By 1972 Wylie was becoming heavily involved with national anaesthetic bodies and was developing what became his major interest, medical negligence and its prevention. In the early 1950s the Association of Anaesthetists of Great Britain and Ireland set up a committee of four anaesthetists, including Wylie, to investigate on a voluntary basis the causes of deaths associated with anaesthesia. This was probably the first national investigation of its kind and it was the direct forerunner of the current "National Confidential Enquiry into Perioperative Death" carried out by both anaesthetists and surgeons.
He served on many committees at St Thomas's and in 1974 he was elected Dean of the Medical School.
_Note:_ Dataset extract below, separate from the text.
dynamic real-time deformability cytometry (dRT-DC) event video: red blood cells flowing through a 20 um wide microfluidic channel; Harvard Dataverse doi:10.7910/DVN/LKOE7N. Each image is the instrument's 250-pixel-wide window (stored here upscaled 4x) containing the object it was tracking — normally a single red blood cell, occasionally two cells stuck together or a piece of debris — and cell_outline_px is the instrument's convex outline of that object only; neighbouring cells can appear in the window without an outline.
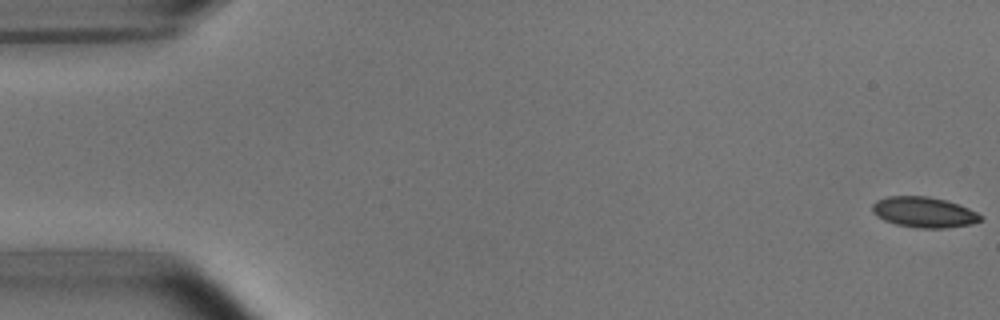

Hugely popular with the students because of his approachability and genuine concern for them, he was no pushover when it came to tough negotiation. After completing his term of office in 1979, he retired from the NHS to devote his time to medical negligence and its prevention. He joined the Council of the Medical Defence Union in 1962 and served as President from 1982 to 1988. During this period he developed his view that the union should play a significant part in the prevention of medical problems that could lead to claims of negligence and with this in mind initiated the union's own journal.
One of his best examples was how to die. Although resection of his oesophageal carcinoma prolonged his life, he knew it was unlikely to have been curative. The time left was for preparation not pity and he organised everything he could with characteristic humour and efficiency. The last time we met he said he expected to die the following day; which he did. I asked if he was worried about dying and he told me that, being agnostic, he had no fear of death or nothingness. We agreed that, since we shared the same philosophy, should we be wrong, we would probably go to the same place and meet up again sometime. I hope we do.
William Derek Wylie, anaesthetist: born Huddersfield 24 October 1918; Consultant Anaesthetist, St Thomas's Hospital 1948-66, Senior Consultant Anaesthetist 1966-79, Dean, St Thomas's Hospital Medical School 1974-79; Consultant Anaesthetist, National Hospital for Nervous Diseases 1950-67; Consultant Anaesthetist, Royal Masonic Hospital 1959-82; Dean, Faculty of Anaesthetists of the Royal College of Surgeons 1967-69; President, Association of Anaesthetists of Great Britain and Ireland 1980-82; married 1945 Margaret Toms (one son, two daughters, and one son deceased); died Uckfield, East Sussex 29 September 1998.